Immunotherapy

Immunotherapy uses your immune system to slow the growth of cancer cells and destroy existing cancer cells.

Overview

The immune system helps your body fight infections and other diseases, including cancer, by detecting and destroying abnormal cells that have become cancerous. Sometimes, the cancer cells can hide from the immune system so it doesn’t know where to find them, or your natural immune system might not be strong enough to fight the abnormal cell growth.

Immunotherapy in its various forms can either boost your immune system to help it fight the cancer, or make it easier for your immune system to identify cancer cells and destroy them, or slow their growth.

Immunotherapy can be given in different ways via injection, infusion through the veins or delivered directly into the bladder. Like other forms of treatment, immunotherapy is given over a period of time, often in cycles depending on each individual case.

Types of immunotherapy treatments

There are many different kinds of immunotherapy which work in different ways.

  • Cancer vaccines – medicines that trigger the body’s immune system to prevent cancer cells from developing or fight existing cancer cells.
  • Monoclonal antibodies – also known as therapeutic antibodies, these are immune system proteins designed to attach to specific targets found on cancer cells so that they will be better seen and destroyed by the immune system.
  • Checkpoint inhibitors – medicines that help the immune system respond more strongly to a tumour by releasing “brakes” that keep T cells (a type of white blood cell and part of the immune system) from killing cancer cells.
  • CAR T-cell therapy – an emerging type of treatment in which a patient’s T-cells (a type of immune system cell) are made in the laboratory to have specific receptors that bind to their counterpart proteins on cancer cells.

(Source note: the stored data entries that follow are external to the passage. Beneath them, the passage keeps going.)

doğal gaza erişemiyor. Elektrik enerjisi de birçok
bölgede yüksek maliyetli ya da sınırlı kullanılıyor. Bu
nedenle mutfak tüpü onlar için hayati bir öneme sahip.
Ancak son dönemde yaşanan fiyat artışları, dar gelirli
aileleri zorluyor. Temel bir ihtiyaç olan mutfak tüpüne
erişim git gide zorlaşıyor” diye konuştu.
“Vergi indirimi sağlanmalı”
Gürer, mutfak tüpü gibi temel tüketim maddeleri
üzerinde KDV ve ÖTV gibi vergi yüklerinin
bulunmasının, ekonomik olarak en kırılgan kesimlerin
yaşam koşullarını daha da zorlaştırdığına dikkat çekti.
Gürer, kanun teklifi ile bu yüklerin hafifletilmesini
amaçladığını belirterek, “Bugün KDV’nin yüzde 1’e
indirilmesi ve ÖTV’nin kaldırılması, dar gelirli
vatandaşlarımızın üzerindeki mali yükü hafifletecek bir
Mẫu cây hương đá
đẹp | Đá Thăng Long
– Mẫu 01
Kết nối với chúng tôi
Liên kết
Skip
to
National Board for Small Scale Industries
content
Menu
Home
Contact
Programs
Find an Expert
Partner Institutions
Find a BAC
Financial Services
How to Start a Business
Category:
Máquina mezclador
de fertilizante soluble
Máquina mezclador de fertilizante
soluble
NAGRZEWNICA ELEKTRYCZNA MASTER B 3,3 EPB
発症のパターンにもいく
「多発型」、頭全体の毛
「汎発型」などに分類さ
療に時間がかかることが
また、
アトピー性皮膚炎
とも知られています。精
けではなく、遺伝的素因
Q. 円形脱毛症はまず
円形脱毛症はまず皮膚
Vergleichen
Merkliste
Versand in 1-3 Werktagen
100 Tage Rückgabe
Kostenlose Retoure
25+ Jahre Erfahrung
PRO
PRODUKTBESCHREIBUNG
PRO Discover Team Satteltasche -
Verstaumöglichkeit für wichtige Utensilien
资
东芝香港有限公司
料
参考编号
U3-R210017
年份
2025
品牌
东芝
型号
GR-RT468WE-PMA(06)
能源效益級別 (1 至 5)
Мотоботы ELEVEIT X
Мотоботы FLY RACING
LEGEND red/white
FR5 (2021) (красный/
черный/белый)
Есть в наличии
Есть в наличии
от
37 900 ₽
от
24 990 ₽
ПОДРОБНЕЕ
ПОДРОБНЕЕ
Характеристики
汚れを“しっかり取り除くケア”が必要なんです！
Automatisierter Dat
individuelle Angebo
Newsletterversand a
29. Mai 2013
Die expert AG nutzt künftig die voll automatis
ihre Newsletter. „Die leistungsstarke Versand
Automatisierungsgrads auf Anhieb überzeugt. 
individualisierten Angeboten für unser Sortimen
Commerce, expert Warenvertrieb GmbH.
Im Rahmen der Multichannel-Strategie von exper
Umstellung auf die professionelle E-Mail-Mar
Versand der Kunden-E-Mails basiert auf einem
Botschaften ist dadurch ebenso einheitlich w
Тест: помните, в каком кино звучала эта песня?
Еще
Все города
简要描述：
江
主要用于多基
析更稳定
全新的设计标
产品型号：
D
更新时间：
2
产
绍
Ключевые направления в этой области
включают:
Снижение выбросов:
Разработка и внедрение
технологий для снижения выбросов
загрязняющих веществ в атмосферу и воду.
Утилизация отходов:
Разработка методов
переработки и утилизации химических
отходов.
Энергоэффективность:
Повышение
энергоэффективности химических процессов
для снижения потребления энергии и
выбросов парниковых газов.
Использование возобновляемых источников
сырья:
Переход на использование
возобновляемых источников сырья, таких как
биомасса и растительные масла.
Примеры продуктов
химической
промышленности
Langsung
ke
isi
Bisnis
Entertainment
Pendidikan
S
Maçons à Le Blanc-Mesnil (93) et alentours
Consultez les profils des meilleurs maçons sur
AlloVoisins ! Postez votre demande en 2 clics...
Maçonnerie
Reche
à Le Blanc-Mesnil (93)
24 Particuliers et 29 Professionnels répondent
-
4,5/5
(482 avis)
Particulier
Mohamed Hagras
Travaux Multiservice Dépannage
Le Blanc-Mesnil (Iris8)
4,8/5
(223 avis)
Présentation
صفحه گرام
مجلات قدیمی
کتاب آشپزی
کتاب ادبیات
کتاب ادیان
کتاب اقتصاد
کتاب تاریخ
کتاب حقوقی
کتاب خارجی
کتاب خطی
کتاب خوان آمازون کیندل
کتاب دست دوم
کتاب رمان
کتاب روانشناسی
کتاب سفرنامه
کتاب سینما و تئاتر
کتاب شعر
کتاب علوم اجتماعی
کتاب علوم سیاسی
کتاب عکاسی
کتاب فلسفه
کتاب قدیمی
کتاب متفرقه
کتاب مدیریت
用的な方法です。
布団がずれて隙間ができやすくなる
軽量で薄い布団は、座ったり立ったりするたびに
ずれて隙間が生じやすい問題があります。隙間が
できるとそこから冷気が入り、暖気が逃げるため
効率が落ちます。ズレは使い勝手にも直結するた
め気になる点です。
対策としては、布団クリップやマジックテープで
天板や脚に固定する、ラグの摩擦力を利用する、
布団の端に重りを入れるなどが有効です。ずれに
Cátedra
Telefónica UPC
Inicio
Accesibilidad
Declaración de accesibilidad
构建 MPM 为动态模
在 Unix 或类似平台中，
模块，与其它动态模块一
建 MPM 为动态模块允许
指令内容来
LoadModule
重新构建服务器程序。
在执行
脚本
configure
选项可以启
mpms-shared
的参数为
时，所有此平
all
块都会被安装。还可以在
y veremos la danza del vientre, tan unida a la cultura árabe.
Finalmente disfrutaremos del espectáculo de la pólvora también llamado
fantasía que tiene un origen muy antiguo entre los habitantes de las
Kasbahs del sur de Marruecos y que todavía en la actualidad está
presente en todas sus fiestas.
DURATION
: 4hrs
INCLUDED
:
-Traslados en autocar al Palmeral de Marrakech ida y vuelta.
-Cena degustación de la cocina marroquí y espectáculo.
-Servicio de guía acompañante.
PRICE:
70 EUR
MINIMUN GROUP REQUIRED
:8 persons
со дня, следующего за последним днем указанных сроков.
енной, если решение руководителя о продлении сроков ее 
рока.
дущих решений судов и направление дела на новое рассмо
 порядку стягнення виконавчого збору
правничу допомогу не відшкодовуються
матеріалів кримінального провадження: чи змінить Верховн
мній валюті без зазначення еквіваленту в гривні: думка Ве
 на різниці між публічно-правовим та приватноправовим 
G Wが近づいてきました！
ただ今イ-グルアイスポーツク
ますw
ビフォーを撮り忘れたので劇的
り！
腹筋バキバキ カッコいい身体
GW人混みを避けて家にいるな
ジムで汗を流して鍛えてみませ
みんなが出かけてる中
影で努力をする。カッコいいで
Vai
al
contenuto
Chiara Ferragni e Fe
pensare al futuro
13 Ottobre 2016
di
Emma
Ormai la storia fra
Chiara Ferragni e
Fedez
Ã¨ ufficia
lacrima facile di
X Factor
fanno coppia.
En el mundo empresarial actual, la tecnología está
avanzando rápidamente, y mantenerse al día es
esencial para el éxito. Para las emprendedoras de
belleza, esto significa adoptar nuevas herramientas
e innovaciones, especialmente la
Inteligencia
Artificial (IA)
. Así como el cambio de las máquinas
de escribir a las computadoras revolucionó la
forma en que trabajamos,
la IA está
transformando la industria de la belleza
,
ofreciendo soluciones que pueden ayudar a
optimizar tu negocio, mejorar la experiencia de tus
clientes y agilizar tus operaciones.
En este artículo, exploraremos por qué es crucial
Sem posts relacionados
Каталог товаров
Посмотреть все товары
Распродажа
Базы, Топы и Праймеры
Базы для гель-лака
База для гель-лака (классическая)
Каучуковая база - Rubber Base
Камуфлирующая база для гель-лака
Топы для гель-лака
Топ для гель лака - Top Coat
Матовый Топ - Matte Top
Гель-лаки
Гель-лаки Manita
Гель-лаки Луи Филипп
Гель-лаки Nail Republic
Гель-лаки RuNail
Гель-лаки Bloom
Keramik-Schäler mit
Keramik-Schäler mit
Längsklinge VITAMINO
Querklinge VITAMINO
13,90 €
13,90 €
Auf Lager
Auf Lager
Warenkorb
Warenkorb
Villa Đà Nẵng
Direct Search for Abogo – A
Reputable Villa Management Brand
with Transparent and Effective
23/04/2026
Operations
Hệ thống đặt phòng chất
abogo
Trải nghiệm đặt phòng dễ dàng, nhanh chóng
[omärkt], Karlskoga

This allows the immune cells to attack the cancer cells when they are introduced back into the body.

The immune system and cancer

Cancer cells learn to survive and grow in a hostile environment as they can hide from the immune system and avoid detection by the body’s own self defences. Once the immune system is alerted and activated, other healthy cells may be recognised as different and vulnerable to attack. This is what causes some of the side effects of immunotherapy.

Immunotherapy side effects

How you experience immunotherapy side effects depends on how healthy you are before treatment, your type of cancer, how advanced it is, the type of therapy you are getting, and the dose.

The most common side effects are skin reactions at the needle site, which can include pain, swelling, soreness, redness, itchiness and a rash.

You may have flu-like symptoms, such as:

  • Fever
  • Chills
  • Weakness
  • Dizziness
  • Nausea or vomiting
  • Muscle or joint aches
  • Fatigue
  • Headache
  • Trouble breathing
  • Low or high blood pressure.

Other side effects might include:

  • Swelling and weight gain from fluid retention
  • Heart palpitations
  • Sinus congestion
  • Diarrhoea
  • Risk of infection.

Immunotherapies may, on very rare occasions, also cause severe or even fatal allergic reactions.